Farinetti a Renzi: "Amico mio, perché non sei rimasto nel Pd?". E quanto a Bonafede gli dice: folle far saltare il governo. Anche se l'imprenditore vorrebbe Draghi

Farinetti a Renzi:
Oscar Farinetti - foto da Fb Mediolanum Corporate University

Farinetti a Renzi: “Amico mio, perché non sei rimasto nel Pd?”. “La serendipity per il nostro Paese potrebbe avere un nome ed un cognome, che è Mario Draghi.

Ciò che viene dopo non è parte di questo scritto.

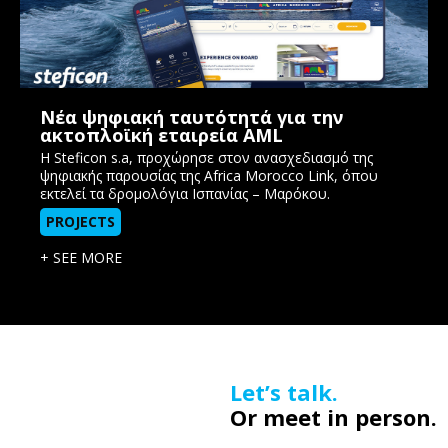
Nέα ψηφιακή ταυτότητά για την
ακτοπλοϊκή εταιρεία AML
Η Steficon s.a, προχώρησε στον ανασχεδιασμό της
ψηφιακής παρουσίας της Africa Morocco Link, όπου
εκτελεί τα δρομολόγια Ισπανίας – Μαρόκου.
PROJECTS
+ SEE MORE
Let’s talk.
Or meet in person.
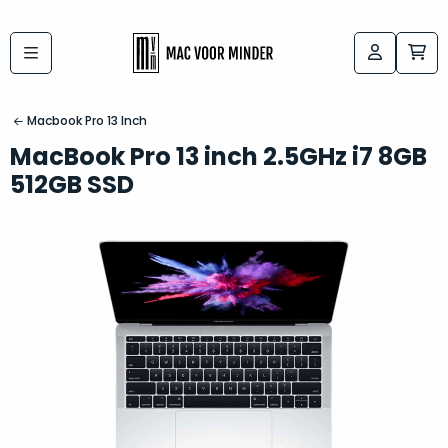
Bij
Labels:
macvoorminder.nl
kies
koop
Macbook Pro 13 Inch
de
je
MacBook Pro 13 inch 2.5GHz i7 8GB
altijd
Mac
512GB SSD
in
die
5-
bij
sterren
“
als
jou
nieuw
”
past
conditie
–
Het
gegarandeerd.
kan
Zowel
lastig
de
zijn
“
customer
om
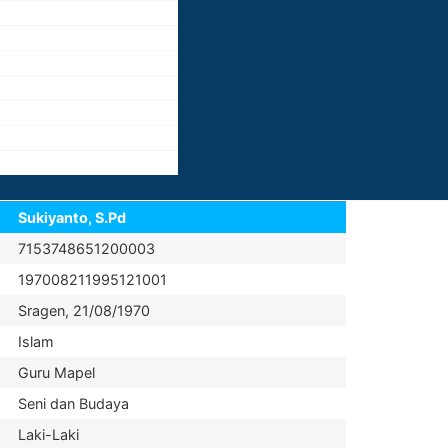
Sukiyanto, S.Pd
7153748651200003
197008211995121001
Sragen, 21/08/1970
Islam
Guru Mapel
Seni dan Budaya
Laki-Laki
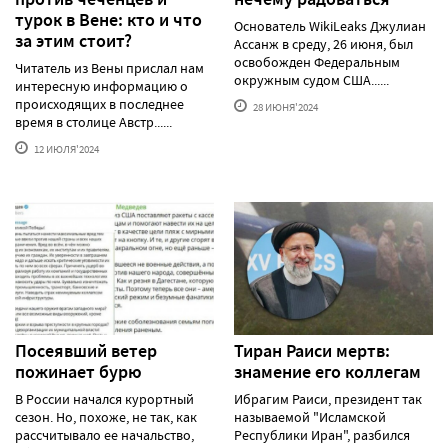
турок в Вене: кто и что
Основатель WikiLeaks Джулиан
за этим стоит?
Ассанж в среду, 26 июня, был
освобожден Федеральным
Читатель из Вены прислал нам
окружным судом США......
интересную информацию о
происходящих в последнее
28 ИЮНЯ'2024
время в столице Австр......
12 ИЮЛЯ'2024
Посеявший ветер
Тиран Раиси мертв:
пожинает бурю
знамение его коллегам
В России начался курортный
Ибрагим Раиси, президент так
сезон. Но, похоже, не так, как
называемой "Исламской
рассчитывало ее начальство,
Республики Иран", разбился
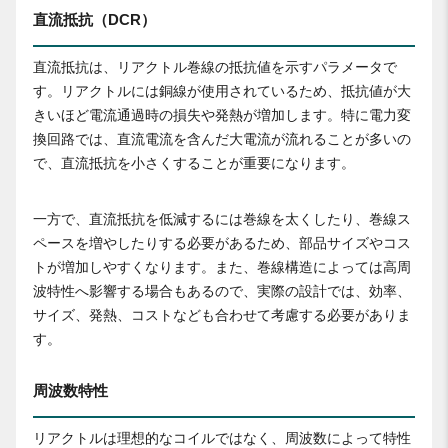
直流抵抗（DCR）
直流抵抗は、リアクトル巻線の抵抗値を示すパラメータで
す。リアクトルには銅線が使用されているため、抵抗値が大
きいほど電流通過時の損失や発熱が増加します。特に電力変
換回路では、直流電流を含んだ大電流が流れることが多いの
で、直流抵抗を小さくすることが重要になります。
一方で、直流抵抗を低減するには巻線を太くしたり、巻線ス
ペースを増やしたりする必要があるため、部品サイズやコス
トが増加しやすくなります。また、巻線構造によっては高周
波特性へ影響する場合もあるので、実際の設計では、効率、
サイズ、発熱、コストなども合わせて考慮する必要がありま
す。
周波数特性
リアクトルは理想的なコイルではなく、周波数によって特性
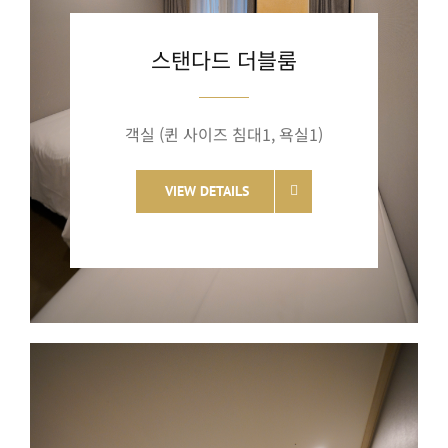
스탠다드 더블룸
객실 (퀸 사이즈 침대1, 욕실1)
VIEW DETAILS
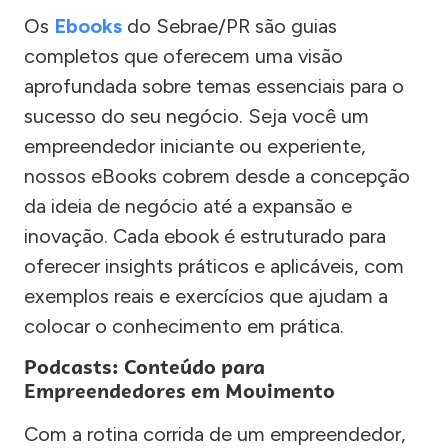
Os
Ebooks
do Sebrae/PR são guias
completos que oferecem uma visão
aprofundada sobre temas essenciais para o
sucesso do seu negócio. Seja você um
empreendedor iniciante ou experiente,
nossos eBooks cobrem desde a concepção
da ideia de negócio até a expansão e
inovação. Cada ebook é estruturado para
oferecer insights práticos e aplicáveis, com
exemplos reais e exercícios que ajudam a
colocar o conhecimento em prática.
Podcasts: Conteúdo para
Empreendedores em Movimento
Com a rotina corrida de um empreendedor,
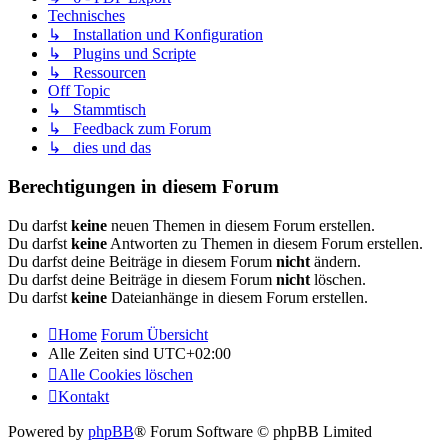
Technisches
↳ Installation und Konfiguration
↳ Plugins und Scripte
↳ Ressourcen
Off Topic
↳ Stammtisch
↳ Feedback zum Forum
↳ dies und das
Berechtigungen in diesem Forum
Du darfst
keine
neuen Themen in diesem Forum erstellen.
Du darfst
keine
Antworten zu Themen in diesem Forum erstellen.
Du darfst deine Beiträge in diesem Forum
nicht
ändern.
Du darfst deine Beiträge in diesem Forum
nicht
löschen.
Du darfst
keine
Dateianhänge in diesem Forum erstellen.
Home
Forum Übersicht
Alle Zeiten sind
UTC+02:00
Alle Cookies löschen
Kontakt
Powered by
phpBB
® Forum Software © phpBB Limited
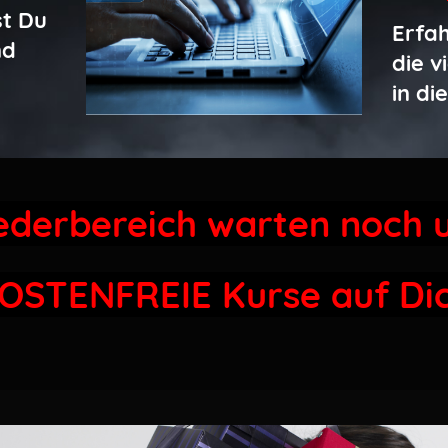
st Du
Erfa
nd
die v
in di
iederbereich
warten noch 
OSTENFREIE
Kurse auf Di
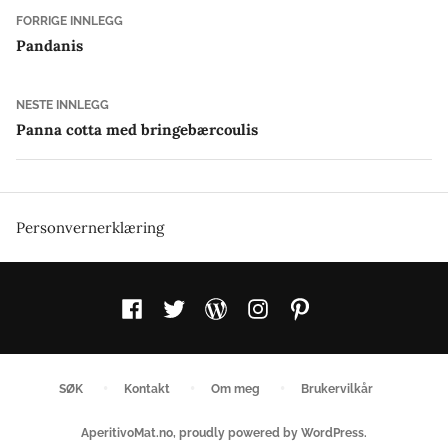
Innleggsnavigasjon
Forrige
FORRIGE INNLEGG
innlegg:
Pandanis
Neste
NESTE INNLEGG
innlegg:
Panna cotta med bringebærcoulis
Personvernerklæring
Facebook
Twitter
WordPress
Instagram
Pinterest
SØK
Kontakt
Om meg
Brukervilkår
AperitivoMat.no
,
proudly powered by WordPress
.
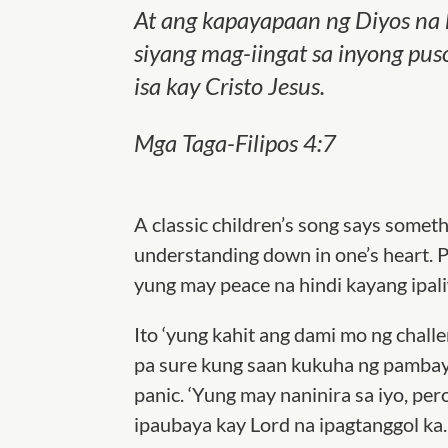
At ang kapayapaan ng Diyos na
siyang mag-iingat sa inyong puso
isa kay Cristo Jesus.
Mga Taga-Filipos 4:7
A classic children’s song says somet
understanding down in one’s heart. P
yung may peace na hindi kayang ipa
Ito ‘yung kahit ang dami mo ng challe
pa sure kung saan kukuha ng pambaya
panic. ‘Yung may naninira sa iyo, per
ipaubaya kay Lord na ipagtanggol ka.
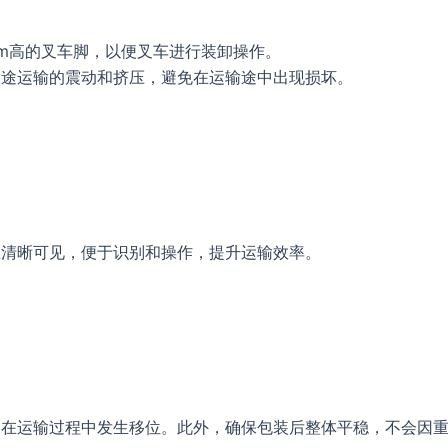
cm高的叉车脚，以便叉车进行装卸操作。
长途运输的震动和挤压，避免在运输途中出现损坏。
息清晰可见，便于识别和操作，提升运输效率。
物在运输过程中发生移位。此外，确保包装后整体平稳，不会因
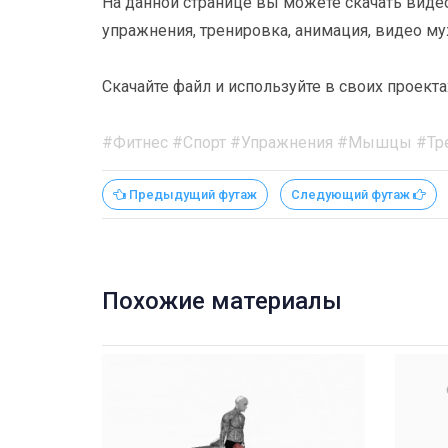
На данной странице вы можете скачать видео
упражнения, тренировка, анимация, видео 
Скачайте файл и используйте в своих проекта
#Фитнес #Спорт #Упражнения #Мышцы #Тр
Предыдущий футаж
Следующий футаж
Похожие материалы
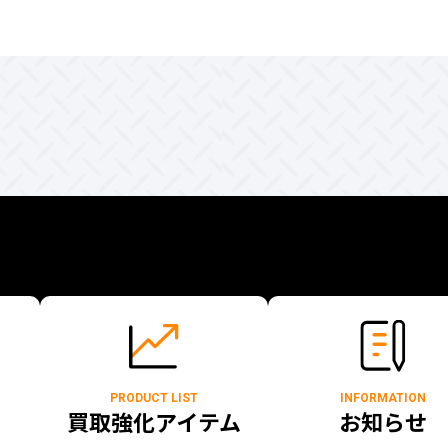
PRODUCT LIST
INFORMATION
買取強化アイテム
お知らせ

Si potrebbe entrare nell’ordine di idee di indicare un commissario unico all’economia per la ricostruzione del Paese. E abbiamo la fortuna di avere una persona stimatissima a livello mondiale. Ed io credo che nei momenti difficili convenga tirare fuori un fuoriclasse”. Così dice l’imprenditore Oscar Farinetti, fondatore di Eataly e autore del libro ‘Serendipity. 50storie di successi nati per caso’ in un’intervista a Il Tempo.

Farinetti a Renzi: “Amico mio, perché non sei rimasto nel Pd?”

E aggiunge, con un paragone calcistico, che “ad un certo punto, anche quando erano un po’ più anzianotti, Del Piero lo tiravano fuori,Totti lo tiravano fuori. E secondo me adesso ai tempi supplementari dobbiamo tirare fuori la serendipity, che per me potrebbe essere Draghi. Con questo non voglio negare le capacità di chi c’è attualmente”.

A proposito di Renzi e dei suoi rapporti tesi col Pd, Farinetti si augura “che il mio amico Matteo Renzi vada sempre più d’accordo col Pd. Io gli voglio bene talmente che sarei stato più contento se fosse rimasto nel Pd. Perché il Partito democratico deve avere questa caratteristica, molto grande, di un partito dove ci sono varie anime, non c’è niente di male. Ma non è questo il momento di far saltare il governo, io credo che non succederà. Sarebbe una follia”. E alla domanda se oggi Renzi dovrebbe sfiduciare il Guardasigilli Bonafede per poi disarcionare Conte, conclude chiaro: “Direi di no“.